I never forgot the moment in the parking lot, and since then I have spent a lot of time with burdock. When I was living a little lost Seattle years later, I found burdock roots at the Asian market where they are called gobo and are julienned into match sticks and served at New Year’s festivals and which, along with cherry blossoms, kind of pulled me out of a rainy depression. Years after that I met a woman who told me the story of walking in the hills of upstate New York and meeting an old man that had a special tool made just for digging up burdock roots, and then just a few years ago in a used bookstore in Toronto I found a coffee-table book that had a picture of a big burdock leaf on the cover and I bought it without even looking inside. When I got the book home I was shocked to find that it was written by Janet Malcolm who is most famous for her court reporting at The New Yorker, her writing on psychoanalysis and her polarizing classic The Journalist and the Murder. Her book Burdock is mostly a set of leaf portraits, but Janet Malcom sees in their rough roadside beauty a set of aging faces.
Burdock is one of those plants that rewards a second look. The burdock’s burrs were an important symbol for kilim rugs, a template for the stone walls of Japanese castles, and the inspiration for velcro. Its root chemistry is complex with antioxidants, is being studied as an inhibitor of pancreatic cancer, and makes a delicious fizzy drink. The leaves of the burdock when steeped in pure alcohol make an ink material whose potential I am just beginning to explore.
I think that what I got from Frank in the parking lot was not just a lifelong interest in burdock but an inkling of how place and meaning and memory play together. Janet Malcolm in her introduction to Burdock describes something similar that she calls decontextualization: “When I remove a burdock leaf from its dusty roadside habitat” she says, “I anticipate the stylized aspect it will assume when it is set upright against the clean white walls of my attic studio, its lineaments refined by sunlight coming from above.” And isn’t each leaf of each under-appreciated weed a piece of medicine, memory and art. If only we can see it in the right light.
So good to read another friend of burdock. Springing to mind: wrapping venison jerky in its huge fresh leaves as I take the deep red strips down from the tripod over the smoke of campfire. Sleeping under an ancient fallen oak in the woods near Stonehenge, spending an hour with my digging stick to get a good burdock root, scraping and cubing it then dropping it into the billy can with some jerky, dandelion roots, ribwort leaves and nettle leaves for possibly the best stew of my life. Walking home from days out foraging, wondering why my ankles are prickling, then seeing my socks covered in little burrs. Still want to go see the 'Burry Man' one day. If you don't know who that is then look him up, you are in for a treat.

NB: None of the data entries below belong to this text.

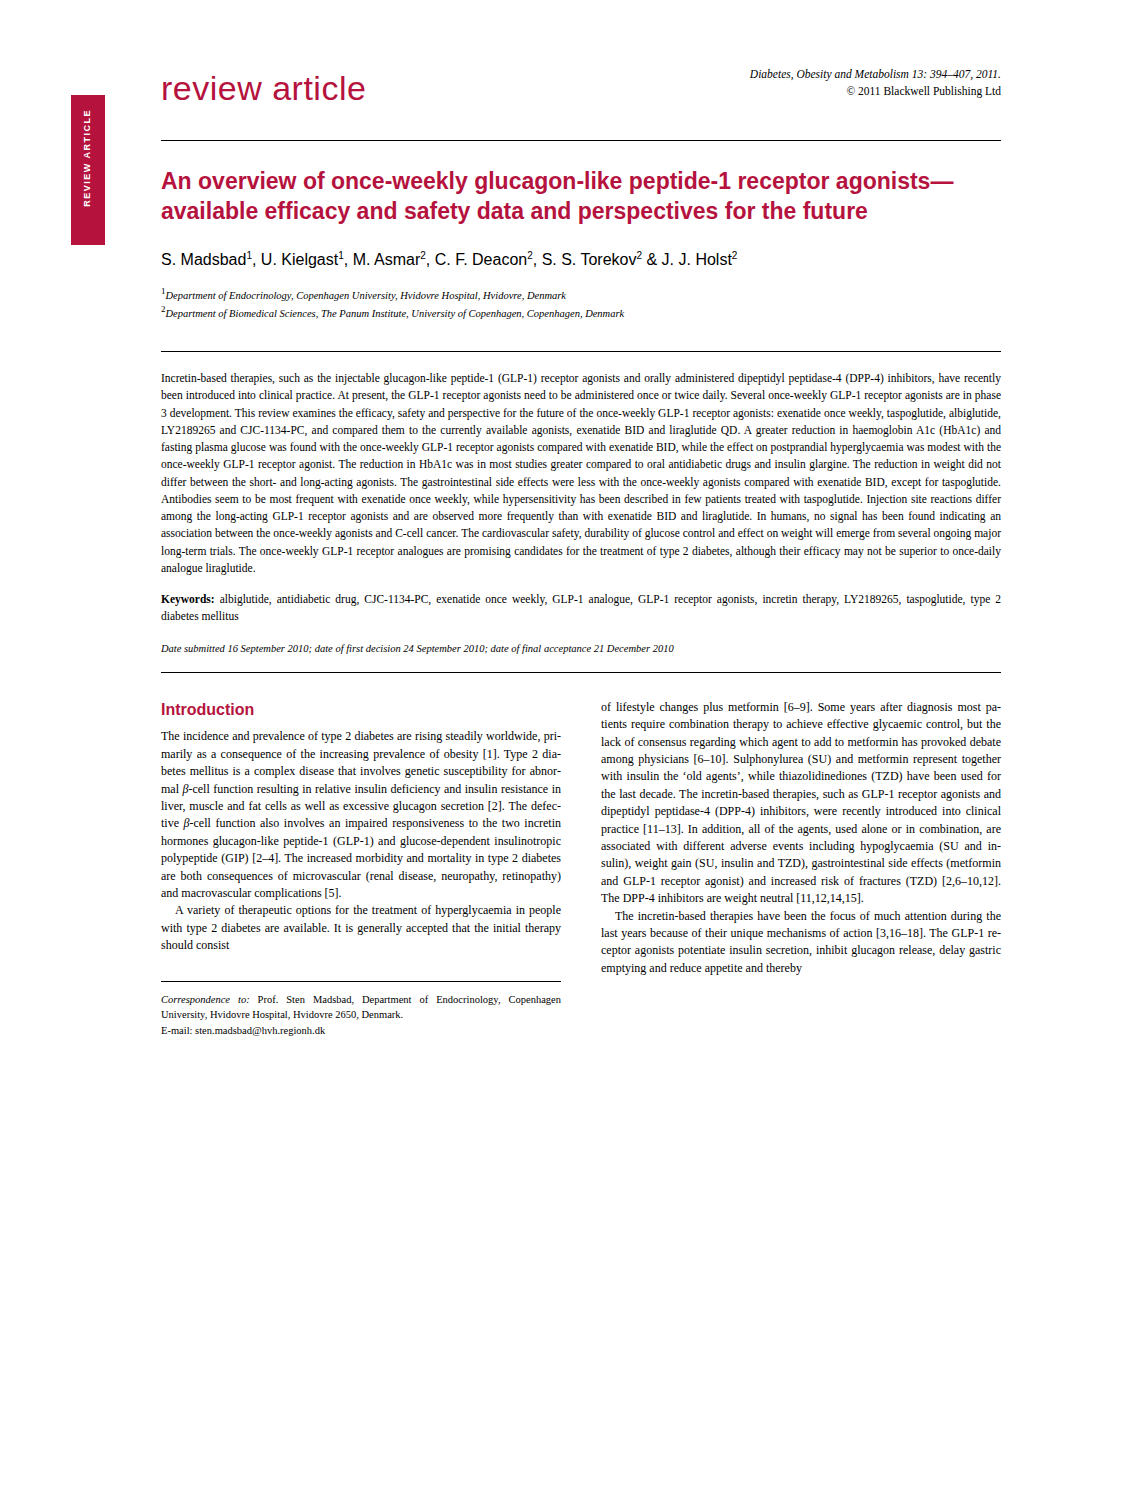REVIEW ARTICLE
review article
Diabetes, Obesity and Metabolism 13: 394–407, 2011.
© 2011 Blackwell Publishing Ltd
An overview of once-weekly glucagon-like peptide-1 receptor agonists—available efficacy and safety data and perspectives for the future
S. Madsbad1, U. Kielgast1, M. Asmar2, C. F. Deacon2, S. S. Torekov2 & J. J. Holst2
1Department of Endocrinology, Copenhagen University, Hvidovre Hospital, Hvidovre, Denmark
2Department of Biomedical Sciences, The Panum Institute, University of Copenhagen, Copenhagen, Denmark
Incretin-based therapies, such as the injectable glucagon-like peptide-1 (GLP-1) receptor agonists and orally administered dipeptidyl peptidase-4 (DPP-4) inhibitors, have recently been introduced into clinical practice. At present, the GLP-1 receptor agonists need to be administered once or twice daily. Several once-weekly GLP-1 receptor agonists are in phase 3 development. This review examines the efficacy, safety and perspective for the future of the once-weekly GLP-1 receptor agonists: exenatide once weekly, taspoglutide, albiglutide, LY2189265 and CJC-1134-PC, and compared them to the currently available agonists, exenatide BID and liraglutide QD. A greater reduction in haemoglobin A1c (HbA1c) and fasting plasma glucose was found with the once-weekly GLP-1 receptor agonists compared with exenatide BID, while the effect on postprandial hyperglycaemia was modest with the once-weekly GLP-1 receptor agonist. The reduction in HbA1c was in most studies greater compared to oral antidiabetic drugs and insulin glargine. The reduction in weight did not differ between the short- and long-acting agonists. The gastrointestinal side effects were less with the once-weekly agonists compared with exenatide BID, except for taspoglutide. Antibodies seem to be most frequent with exenatide once weekly, while hypersensitivity has been described in few patients treated with taspoglutide. Injection site reactions differ among the long-acting GLP-1 receptor agonists and are observed more frequently than with exenatide BID and liraglutide. In humans, no signal has been found indicating an association between the once-weekly agonists and C-cell cancer. The cardiovascular safety, durability of glucose control and effect on weight will emerge from several ongoing major long-term trials. The once-weekly GLP-1 receptor analogues are promising candidates for the treatment of type 2 diabetes, although their efficacy may not be superior to once-daily analogue liraglutide.
Keywords: albiglutide, antidiabetic drug, CJC-1134-PC, exenatide once weekly, GLP-1 analogue, GLP-1 receptor agonists, incretin therapy, LY2189265, taspoglutide, type 2 diabetes mellitus
Date submitted 16 September 2010; date of first decision 24 September 2010; date of final acceptance 21 December 2010
Introduction
The incidence and prevalence of type 2 diabetes are rising steadily worldwide, primarily as a consequence of the increasing prevalence of obesity [1]. Type 2 diabetes mellitus is a complex disease that involves genetic susceptibility for abnormal β-cell function resulting in relative insulin deficiency and insulin resistance in liver, muscle and fat cells as well as excessive glucagon secretion [2]. The defective β-cell function also involves an impaired responsiveness to the two incretin hormones glucagon-like peptide-1 (GLP-1) and glucose-dependent insulinotropic polypeptide (GIP) [2–4]. The increased morbidity and mortality in type 2 diabetes are both consequences of microvascular (renal disease, neuropathy, retinopathy) and macrovascular complications [5].
A variety of therapeutic options for the treatment of hyperglycaemia in people with type 2 diabetes are available. It is generally accepted that the initial therapy should consist
Correspondence to: Prof. Sten Madsbad, Department of Endocrinology, Copenhagen University, Hvidovre Hospital, Hvidovre 2650, Denmark.
E-mail: sten.madsbad@hvh.regionh.dk
of lifestyle changes plus metformin [6–9]. Some years after diagnosis most patients require combination therapy to achieve effective glycaemic control, but the lack of consensus regarding which agent to add to metformin has provoked debate among physicians [6–10]. Sulphonylurea (SU) and metformin represent together with insulin the ‘old agents’, while thiazolidinediones (TZD) have been used for the last decade. The incretin-based therapies, such as GLP-1 receptor agonists and dipeptidyl peptidase-4 (DPP-4) inhibitors, were recently introduced into clinical practice [11–13]. In addition, all of the agents, used alone or in combination, are associated with different adverse events including hypoglycaemia (SU and insulin), weight gain (SU, insulin and TZD), gastrointestinal side effects (metformin and GLP-1 receptor agonist) and increased risk of fractures (TZD) [2,6–10,12]. The DPP-4 inhibitors are weight neutral [11,12,14,15].
The incretin-based therapies have been the focus of much attention during the last years because of their unique mechanisms of action [3,16–18]. The GLP-1 receptor agonists potentiate insulin secretion, inhibit glucagon release, delay gastric emptying and reduce appetite and thereby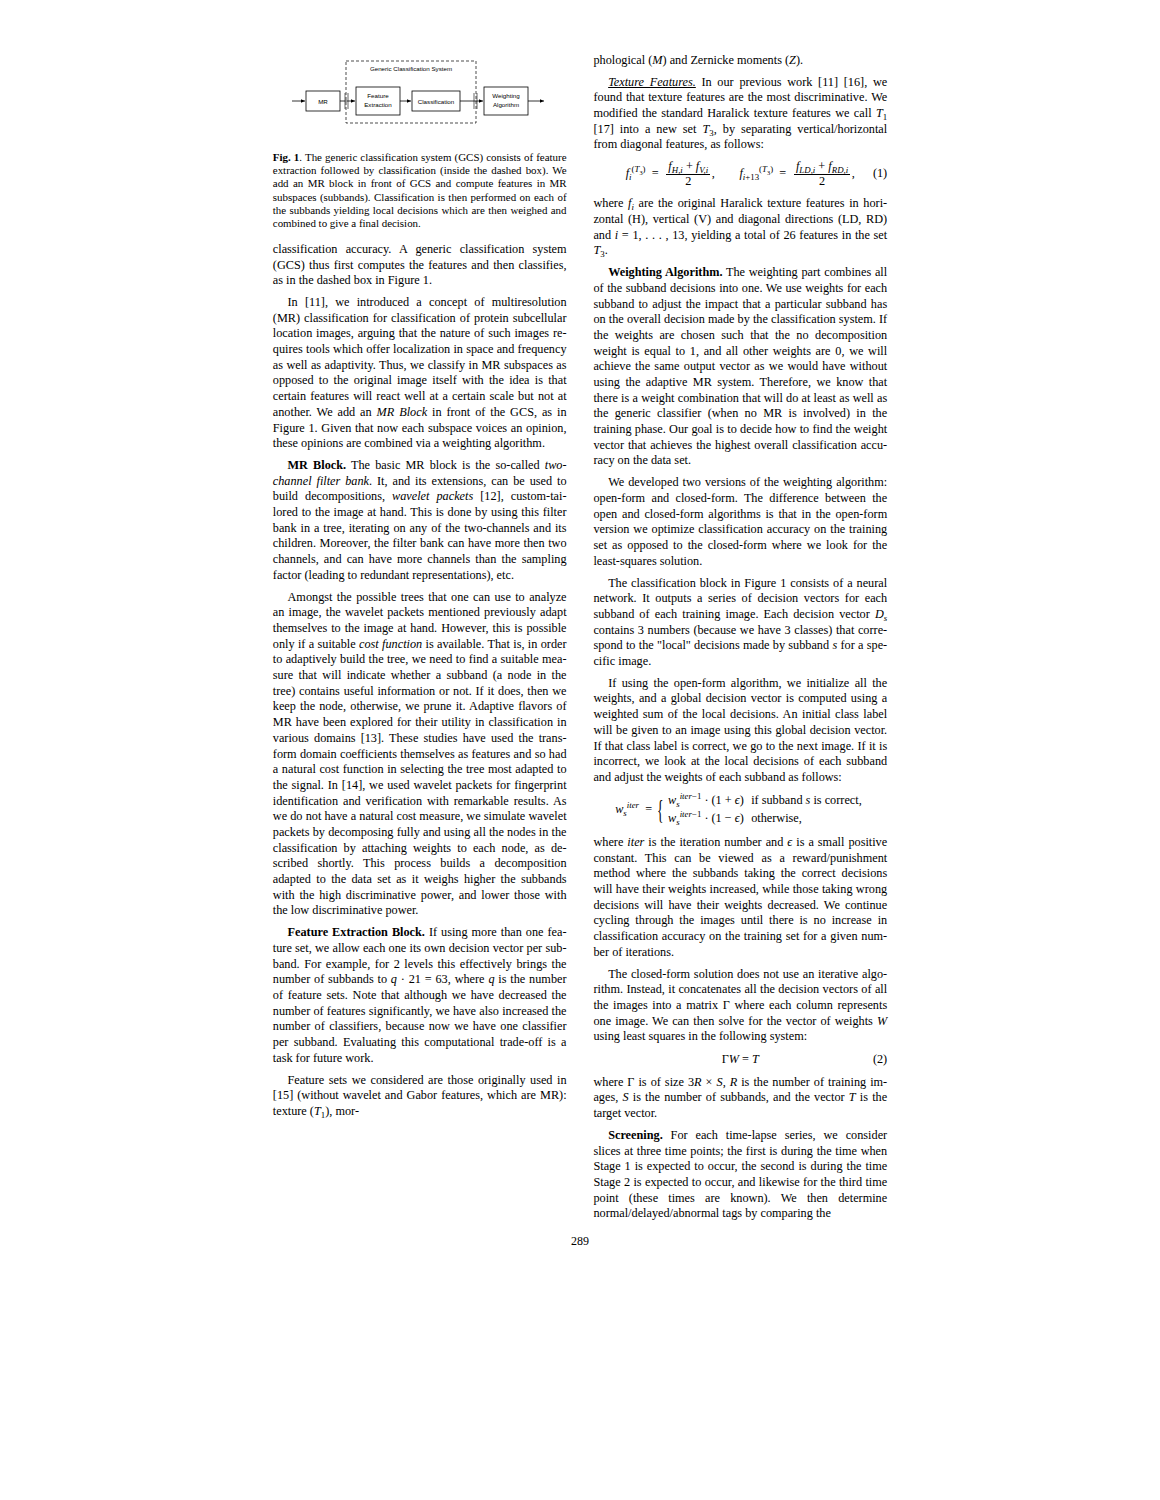Generic Classification System MR Feature Extraction Classification Weighting Algorithm
Fig. 1. The generic classification system (GCS) consists of feature extraction followed by classification (inside the dashed box). We add an MR block in front of GCS and compute features in MR subspaces (subbands). Classification is then performed on each of the subbands yielding local decisions which are then weighed and combined to give a final decision.
classification accuracy. A generic classification system (GCS) thus first computes the features and then classifies, as in the dashed box in Figure 1.
In [11], we introduced a concept of multiresolution (MR) classification for classification of protein subcellular location images, arguing that the nature of such images requires tools which offer localization in space and frequency as well as adaptivity. Thus, we classify in MR subspaces as opposed to the original image itself with the idea is that certain features will react well at a certain scale but not at another. We add an MR Block in front of the GCS, as in Figure 1. Given that now each subspace voices an opinion, these opinions are combined via a weighting algorithm.
MR Block. The basic MR block is the so-called two-channel filter bank. It, and its extensions, can be used to build decompositions, wavelet packets [12], custom-tailored to the image at hand. This is done by using this filter bank in a tree, iterating on any of the two-channels and its children. Moreover, the filter bank can have more then two channels, and can have more channels than the sampling factor (leading to redundant representations), etc.
Amongst the possible trees that one can use to analyze an image, the wavelet packets mentioned previously adapt themselves to the image at hand. However, this is possible only if a suitable cost function is available. That is, in order to adaptively build the tree, we need to find a suitable measure that will indicate whether a subband (a node in the tree) contains useful information or not. If it does, then we keep the node, otherwise, we prune it. Adaptive flavors of MR have been explored for their utility in classification in various domains [13]. These studies have used the transform domain coefficients themselves as features and so had a natural cost function in selecting the tree most adapted to the signal. In [14], we used wavelet packets for fingerprint identification and verification with remarkable results. As we do not have a natural cost measure, we simulate wavelet packets by decomposing fully and using all the nodes in the classification by attaching weights to each node, as described shortly. This process builds a decomposition adapted to the data set as it weighs higher the subbands with the high discriminative power, and lower those with the low discriminative power.
Feature Extraction Block. If using more than one feature set, we allow each one its own decision vector per subband. For example, for 2 levels this effectively brings the number of subbands to q · 21 = 63, where q is the number of feature sets. Note that although we have decreased the number of features significantly, we have also increased the number of classifiers, because now we have one classifier per subband. Evaluating this computational trade-off is a task for future work.
Feature sets we considered are those originally used in [15] (without wavelet and Gabor features, which are MR): texture (T1), mor-
phological (M) and Zernicke moments (Z).
Texture Features. In our previous work [11] [16], we found that texture features are the most discriminative. We modified the standard Haralick texture features we call T1 [17] into a new set T3, by separating vertical/horizontal from diagonal features, as follows:
fi(T3) = fH,i + fV,i 2, fi+13(T3) = fLD,i + fRD,i 2, (1)
where fi are the original Haralick texture features in horizontal (H), vertical (V) and diagonal directions (LD, RD) and i = 1, . . . , 13, yielding a total of 26 features in the set T3.
Weighting Algorithm. The weighting part combines all of the subband decisions into one. We use weights for each subband to adjust the impact that a particular subband has on the overall decision made by the classification system. If the weights are chosen such that the no decomposition weight is equal to 1, and all other weights are 0, we will achieve the same output vector as we would have without using the adaptive MR system. Therefore, we know that there is a weight combination that will do at least as well as the generic classifier (when no MR is involved) in the training phase. Our goal is to decide how to find the weight vector that achieves the highest overall classification accuracy on the data set.
We developed two versions of the weighting algorithm: open-form and closed-form. The difference between the open and closed-form algorithms is that in the open-form version we optimize classification accuracy on the training set as opposed to the closed-form where we look for the least-squares solution.
The classification block in Figure 1 consists of a neural network. It outputs a series of decision vectors for each subband of each training image. Each decision vector Ds contains 3 numbers (because we have 3 classes) that correspond to the "local" decisions made by subband s for a specific image.
If using the open-form algorithm, we initialize all the weights, and a global decision vector is computed using a weighted sum of the local decisions. An initial class label will be given to an image using this global decision vector. If that class label is correct, we go to the next image. If it is incorrect, we look at the local decisions of each subband and adjust the weights of each subband as follows:
wsiter = {
| w s iter −1 · (1 + ϵ ) | if subband s is correct, |
| w s iter −1 · (1 − ϵ ) | otherwise, |
where iter is the iteration number and ϵ is a small positive constant. This can be viewed as a reward/punishment method where the subbands taking the correct decisions will have their weights increased, while those taking wrong decisions will have their weights decreased. We continue cycling through the images until there is no increase in classification accuracy on the training set for a given number of iterations.
The closed-form solution does not use an iterative algorithm. Instead, it concatenates all the decision vectors of all the images into a matrix Γ where each column represents one image. We can then solve for the vector of weights W using least squares in the following system:
ΓW = T (2)
where Γ is of size 3R × S, R is the number of training images, S is the number of subbands, and the vector T is the target vector.
Screening. For each time-lapse series, we consider slices at three time points; the first is during the time when Stage 1 is expected to occur, the second is during the time Stage 2 is expected to occur, and likewise for the third time point (these times are known). We then determine normal/delayed/abnormal tags by comparing the
289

I was reading this on my phone, had a series of hiccups and it vanished. Really vanished. I open my laptop, trying to calm the panic because I was so engrossed, and again, nothing. I almost emailed you, in a tone that would have sounded like emphatic urgency, to re-send it. I couldn't say ASAP, because that would be a misuse of a state of emergency. I realized I could find it here, and was calm again. I love this one. And, once again, I will "LOOK" for something through your eyes, and be elated and calm when it appears on a ride.